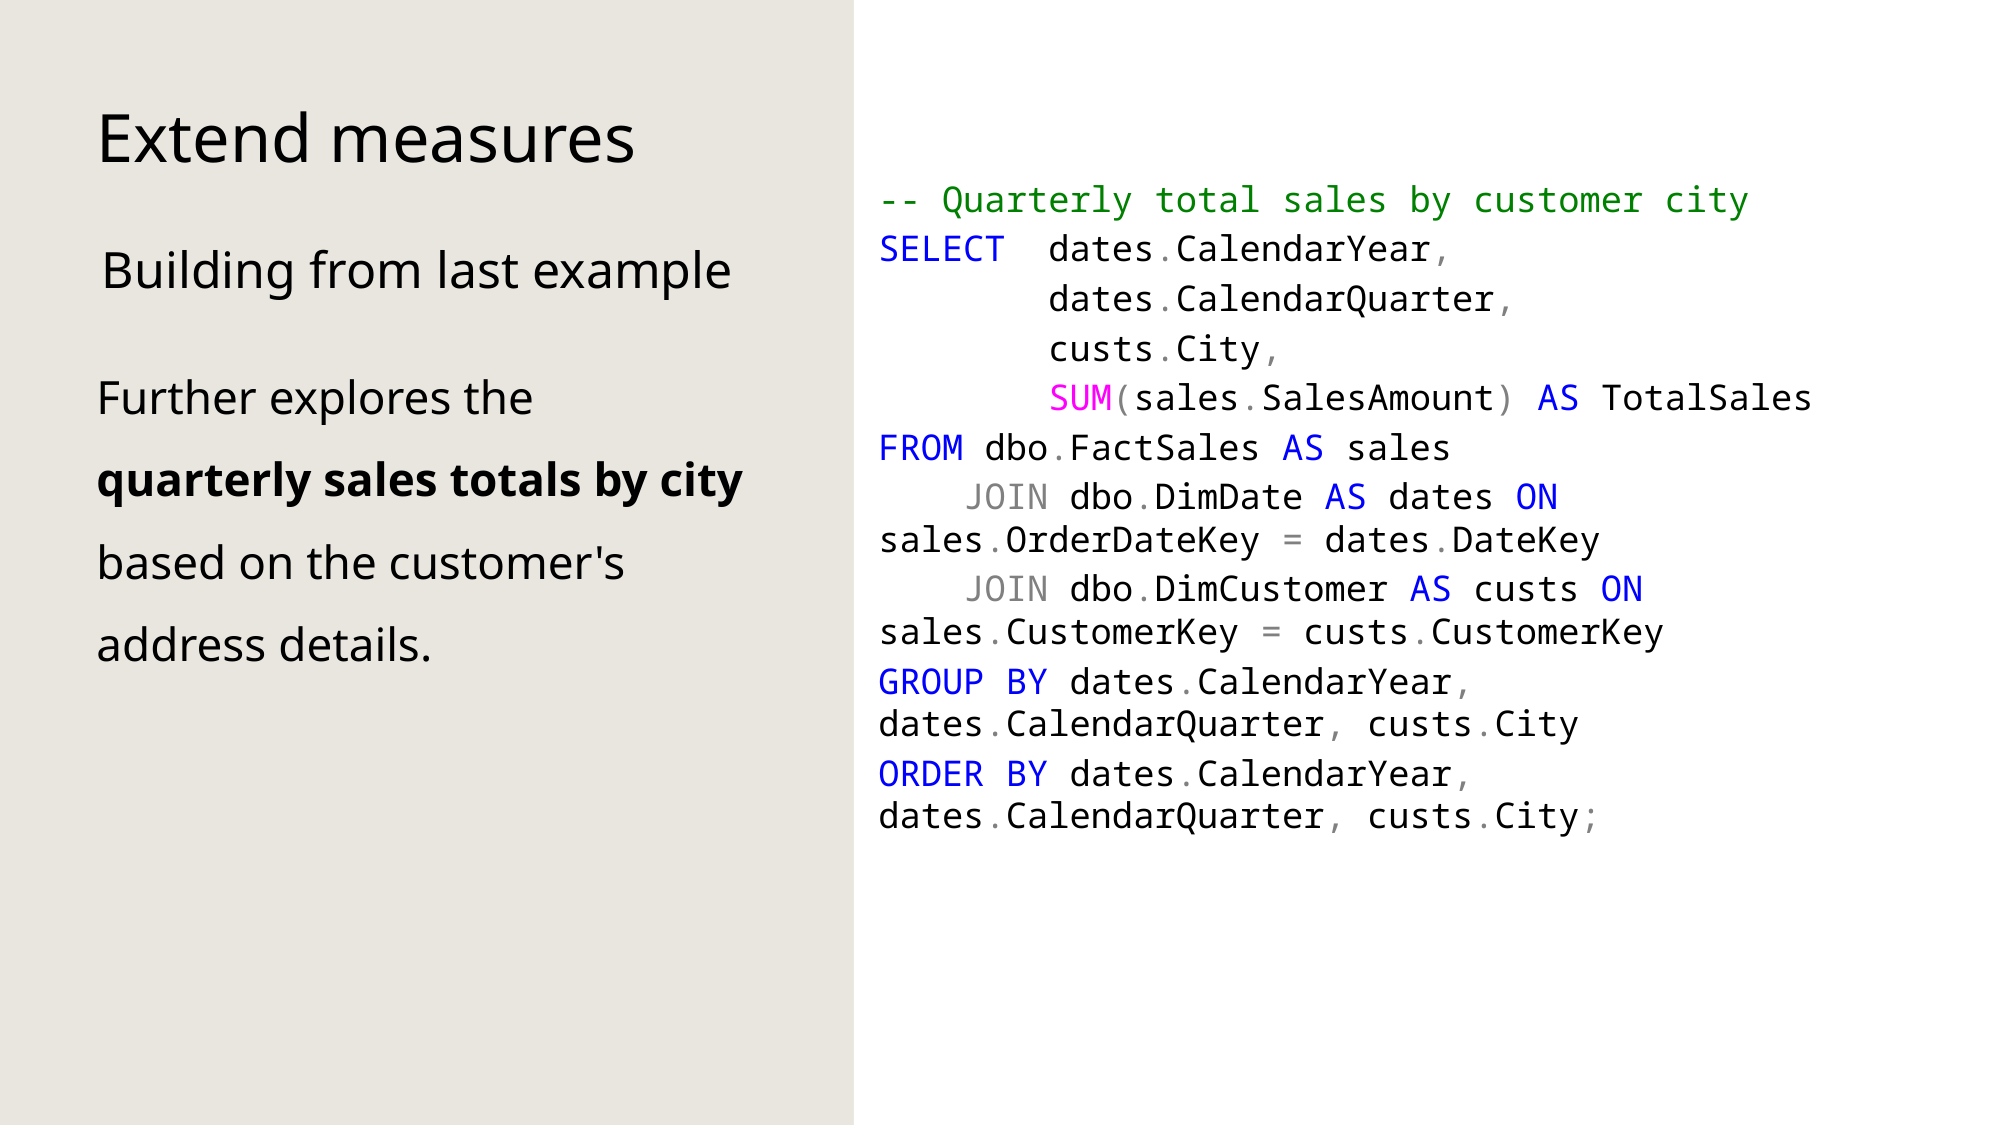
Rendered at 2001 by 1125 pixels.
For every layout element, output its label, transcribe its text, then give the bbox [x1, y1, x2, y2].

title Extend measures [96, 96, 760, 177]
list -- Quarterly total sales by customer city SELECT dates.CalendarYear, dates.CalendarQuarter, custs.City, SUM(sales.SalesAmount) AS TotalSales FROM dbo.FactSales AS sales JOIN dbo.DimDate AS dates ON sales.OrderDateKey = dates.DateKey JOIN dbo.DimCustomer AS custs ON sales.CustomerKey = custs.CustomerKey GROUP BY dates.CalendarYear, dates.CalendarQuarter, custs.City ORDER BY dates.CalendarYear, dates.CalendarQuarter, custs.City; [878, 176, 1944, 907]
text_box Building from last example [86, 231, 796, 292]
list Further explores the quarterly sales totals by city based on the customer's address details. [96, 340, 760, 581]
──────
Your objective: When you copy the listing above, reproduce every line exactly and skip the images.

Task answer:
Rendered at 2001 by 1125 pixels.
For every layout element, output its label, transcribe its text, then give the bbox [x1, y1, x2, y2].

title Extend measures [96, 96, 760, 177]
list -- Quarterly total sales by customer city SELECT dates.CalendarYear, dates.CalendarQuarter, custs.City, SUM(sales.SalesAmount) AS TotalSales FROM dbo.FactSales AS sales JOIN dbo.DimDate AS dates ON sales.OrderDateKey = dates.DateKey JOIN dbo.DimCustomer AS custs ON sales.CustomerKey = custs.CustomerKey GROUP BY dates.CalendarYear, dates.CalendarQuarter, custs.City ORDER BY dates.CalendarYear, dates.CalendarQuarter, custs.City; [878, 176, 1944, 907]
text_box Building from last example [86, 231, 796, 292]
list Further explores the quarterly sales totals by city based on the customer's address details. [96, 340, 760, 581]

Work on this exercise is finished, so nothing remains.